Consul General Koutras spoke eloquently and with pathos about the enormous human loss, the massive death tolls during the German occupation: the almost total extinction of the Greek Jews; 1,100 dead in Kalavryta, 444 in Kommeno, Artas, 229 in Distomo, 290 in Mesobouno, 340 at the Ptolemaida Tower, 280 in Klisoura, Kastoria; the plunder of Kandanos in Crete; the 45,000 dead from the famine of Athens.


Detailing the movements and events of the war, Koutras explained that Greece suffered many disasters during the German occupation, among them the dissolution of the productive fabric of the country,compulsory lending by the Bank of Greece, plundered our archaeological treasure and works of art, and atrocities committed by the occupying troops, recognized holocausts throughout the Greek territory and executions of innocent civilians and children in retaliation for their acts of resistance.

On October 12, 1944, the Germans left Athens and Greece he said, “So ended a four-year war that wrote pages of glory in the history of our country. Consul General Koutras ended his talk with much-needed encouragement to Greece, saying, “1940-2017. 77 years have passed since that time. The dangers remain, as the war today is economic, spiritual, moral. The heroes of the 1940s epitomize the ideals that have characterized the Greek for 3,000 years: love of freedom, consistency in the performance of duty, debt to history, love for God and the homeland. With these resources, Greece will once again be victorious in this modern war. It will again win its honor and its place in history. ΖΗΤΏ Ή ΕΛΛΑΣ.”

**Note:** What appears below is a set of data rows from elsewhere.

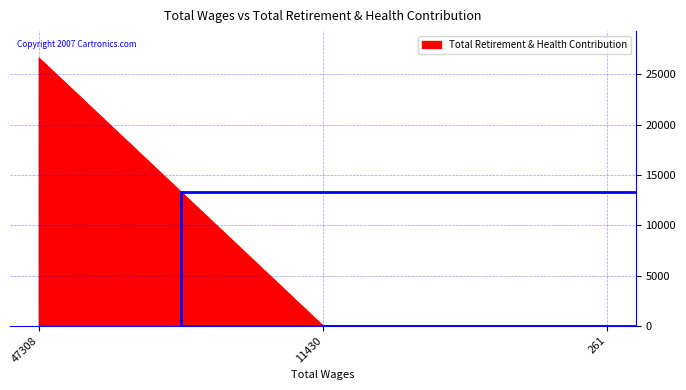

The chart shows a value of 26638 at 47308. True or false?

True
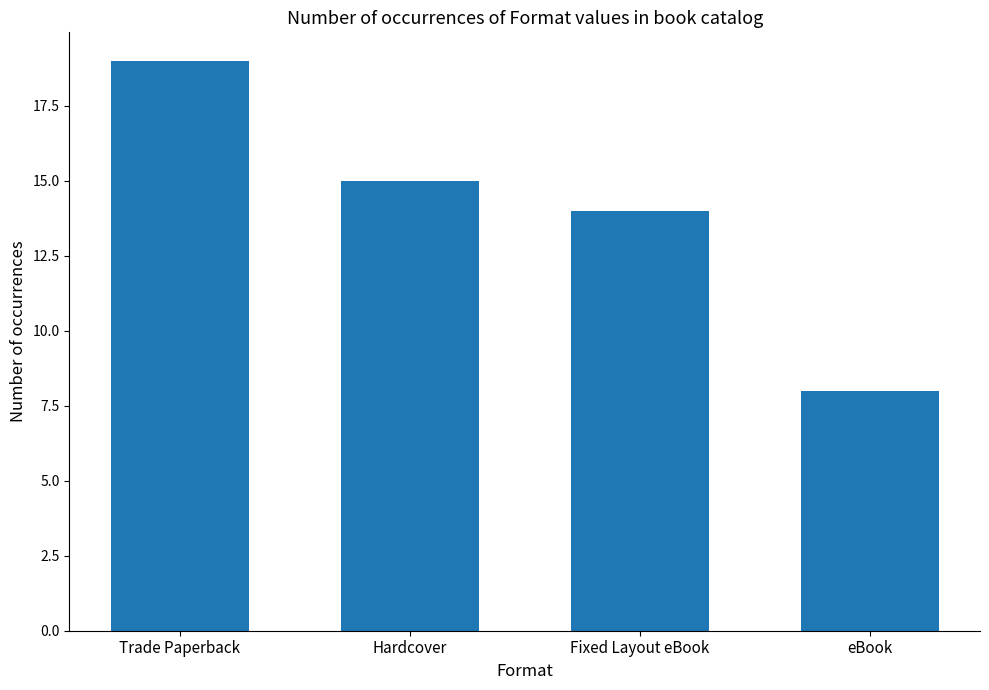

At which category does the chart reach its peak across all series?

Trade Paperback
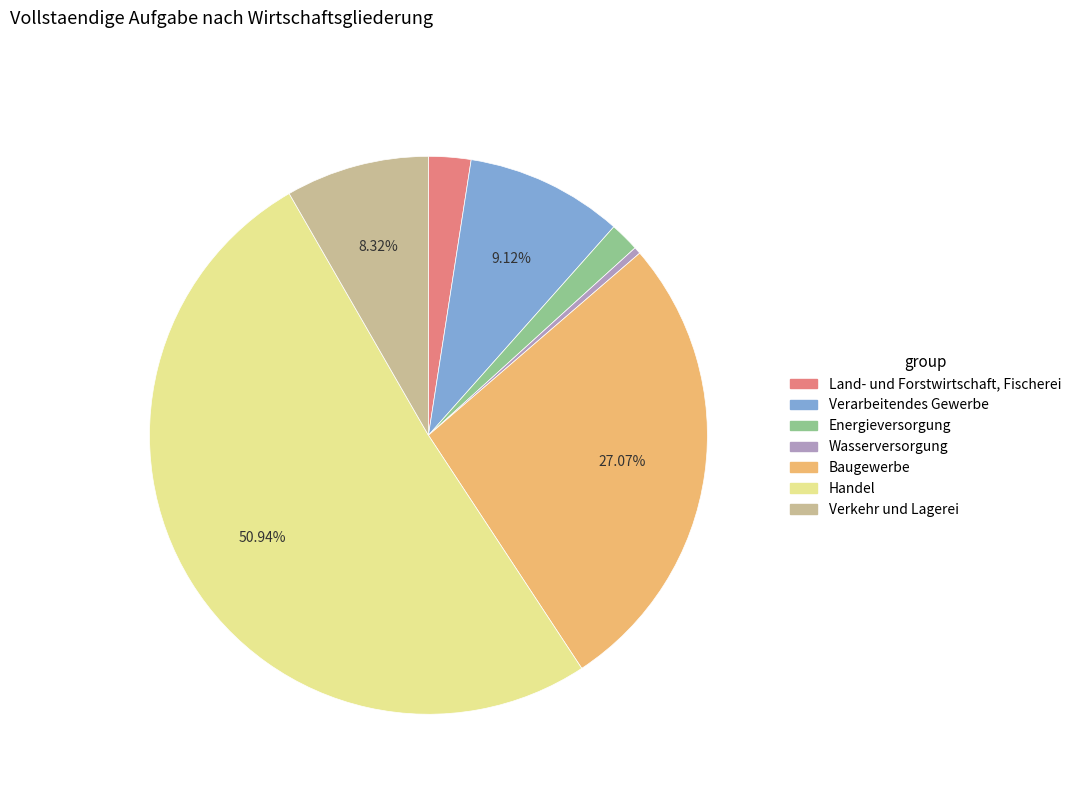

To the nearest percent, what is the difference between the largest and smallest slice percentages?

51%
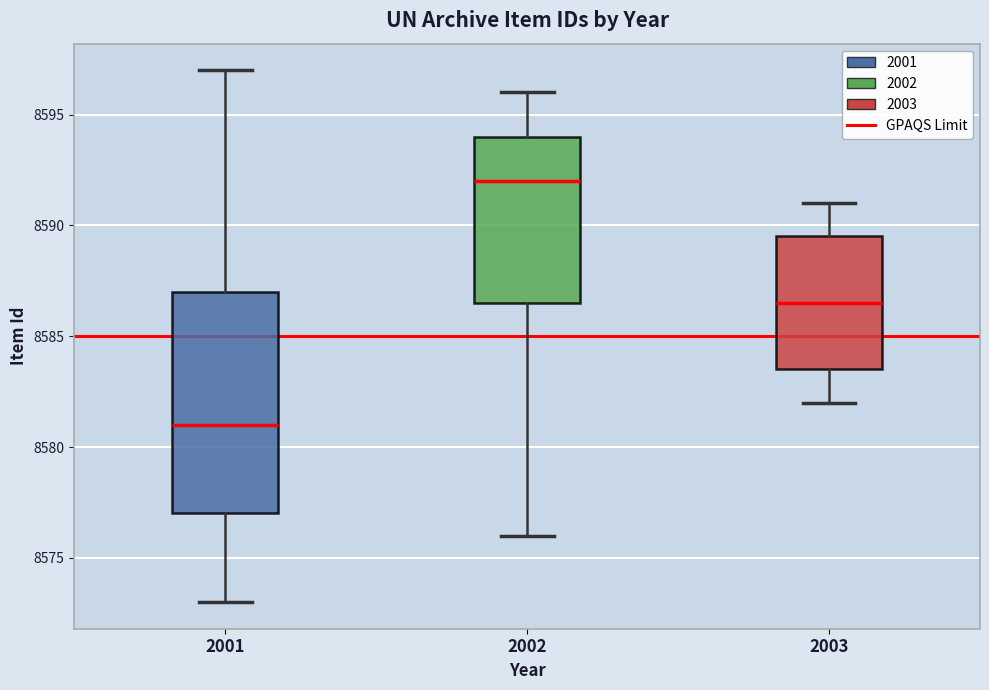

Reading left to right, read every box against the y-axis: the position of its median line, the range the box covers, and the ends of its whiskers. The values are not printed on the chart, so give them approximately, as read against the axis.

2001: median 8581.0, box 8577.0 to 8587.0, whiskers 8573.0 to 8597.0
2002: median 8592.0, box 8586.5 to 8594.0, whiskers 8576.0 to 8596.0
2003: median 8586.5, box 8583.5 to 8589.5, whiskers 8582.0 to 8591.0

The Consul General introduced the newly-arrived Consul of Greece Lana Zochiou. George Michailidis, Director of the Trade Office, Vassilis Liveris, of the Hellenic Ministry of Justice, Transparency and Human Rights, Ambassador Loucas and Penny Tsilas, President of the Atlantic Bank and the Hellenic American Chamber of Commerce, Nancy Papaioannou, Rev. Fr. Robert and Presbytera Nikki Stephanopoulos, Kostas Mastoras, owner of TITAN, Optima Foods, were among those present. This was the last event attended by Lampros Kizis of the Press & Communications Office in New York before his reassignment to Beijing, China. His helpful services and cheerful disposition will be missed.

The exhibitions and presentations about Greek and Greek American history and cultural production (including its presentation of the Annual New York City Greek Film Festival), hosted by the Consulate General of Greece in New York are significant in unifying the Greek American community and boosting the morale of a struggling country in crisis.

“Faces of the War. Greece: 1940-1944: From the Occupation to Liberation” is open to the public at the Greek Consulate General in New York until Friday, November 3. Exhibition hours: Monday–Friday, 9 AM to 2:30 PM.

An exhibition titled, “Daily Bread-Photographs from Rural Greece”, by Beatrice Hamblett, photographs on the theme of the everyday lives of people living simple lives in small villages across Greece, in a modern context, will be the next exhibition at the Consulate General, in November.